Stored data entries

*** Begin section ***

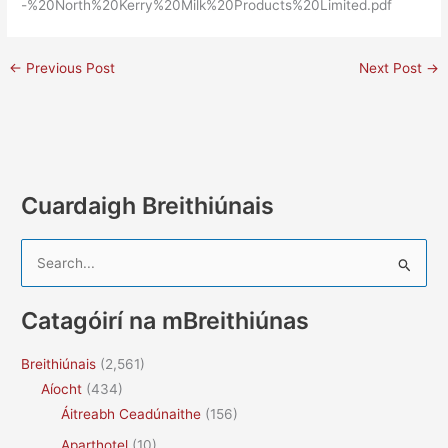
-%20North%20Kerry%20Milk%20Products%20Limited.pdf
←
Previous Post
Next Post
→
Cuardaigh Breithiúnais
S
e
a
Catagóirí na mBreithiúnas
r
c
Breithiúnais
(2,561)
h
Aíocht
(434)
f
Áitreabh Ceadúnaithe
(156)
o
Aparthotel
(10)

*** End section ***

Job -
Where in the records does the string "Breithiúnais" appear? Copy every line that has it.

Answer for the task -
Cuardaigh Breithiúnais
Breithiúnais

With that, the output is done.